Just don’t cut through the opposite side!
The goal here is to turn this hunk of meat into a long flat piece of meat.
Think about a letter you would receive in the mail. The 8.5×11 piece of paper is typically folded into thirds. Now, image this pork loin is that folded piece of paper. You just have to make the cuts to get it to unfold.
First – You will be slicing the long side of the loin. Your first cut needs to be about 1/3 of the way down the side. Slice through until you have only a small strip of meat that will hold the top layer to the rest of the meat when you fold it back.
Second – Turn the meat 180 degrees. Now you are slicing into the bottom 2/3 of the meat, starting from where you stopped your last cut, but cutting in the opposite direction. Again, stop before you cut all the way through.
Two cuts, and your meat folds open like that long Christmas letter you look forward to receiving from your best friend!

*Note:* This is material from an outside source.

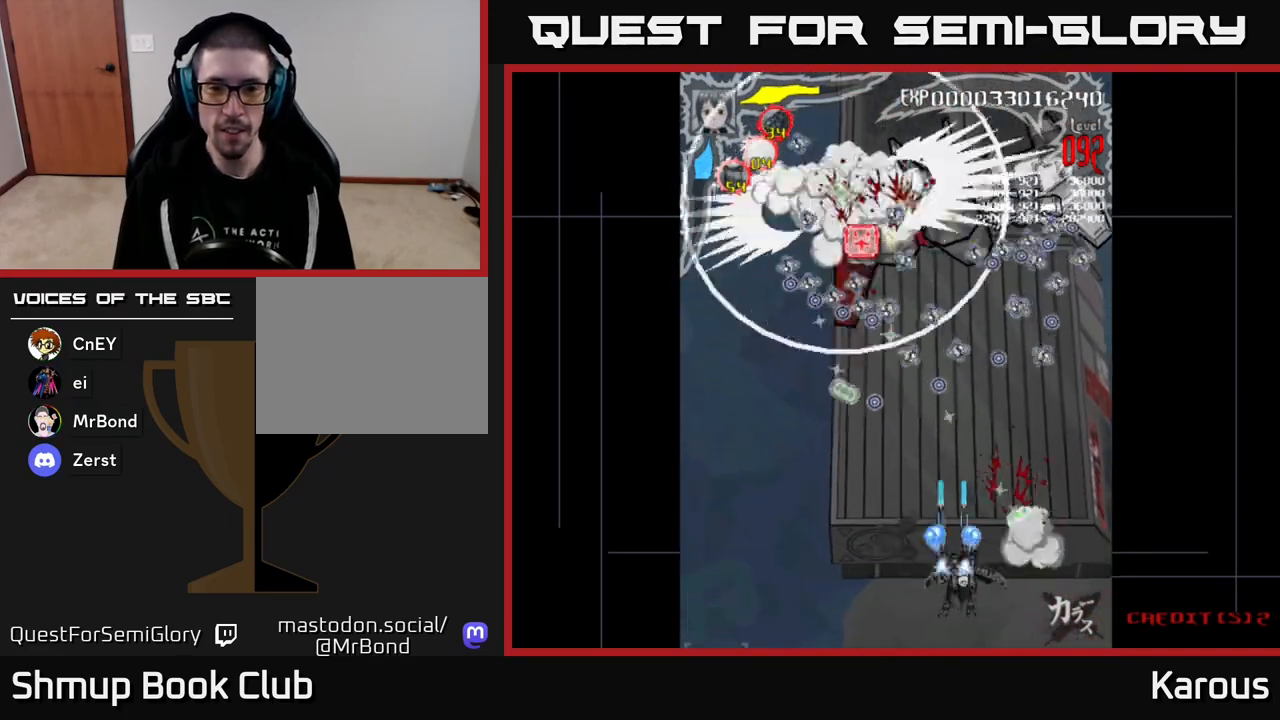
{"buttons": ["A", "DPAD_LEFT"], "events": [[183, "DPAD_RIGHT", "up"], [217, "DPAD_LEFT", "down"], [217, "DPAD_UP", "down"], [233, "DPAD_UP", "up"]]}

If your layers are less even in thickness than you would like, you can always pound them to uniform thickness using a meat mallet or rolling pin. (It’s a good way to get out some of that end of December stress!)
After layering all the good stuff on your, now flat and stress free, pork loin, roll that baby up nice and tight.
You will want to have three strips of kitchen twine handy to tie the roll so it doesn’t spring open and mess up the Christmas zen you’ve just created.
The cooking process is two-step as well. Searing the meat locks in the juices and gives a really impressive golden color to the loin. Then, low and slow cooking gets the juices flowing and gets the whole house anticipating the big reveal at dinner time!
Here’s a bonus – You could do all the work a day ahead of time. Just cover and refrigerate the loin after you roll it. The next morning, give it a quick sear and pop it into the oven to roast. Or, you can take the roast out of the refrigerator 2 hours prior to cooking to allow it to come to room temperature. (It might take slightly longer to cook if it comes straight from the fridge, since it’s cooking from cold rather than room temp. Just keep testing it with a thermometer looking for that magic 170 degrees!)
- 1 Tbsp olive oil
- 1 medium onion, cut into 2” slices
- 2 garlic cloves, minced
- ¼ tsp salt
- ⅛ tsp ground black pepper
- 8 oz fresh mushrooms, cleaned and sliced
- ½ cup dry white wine (we used Sauvignon Blanc)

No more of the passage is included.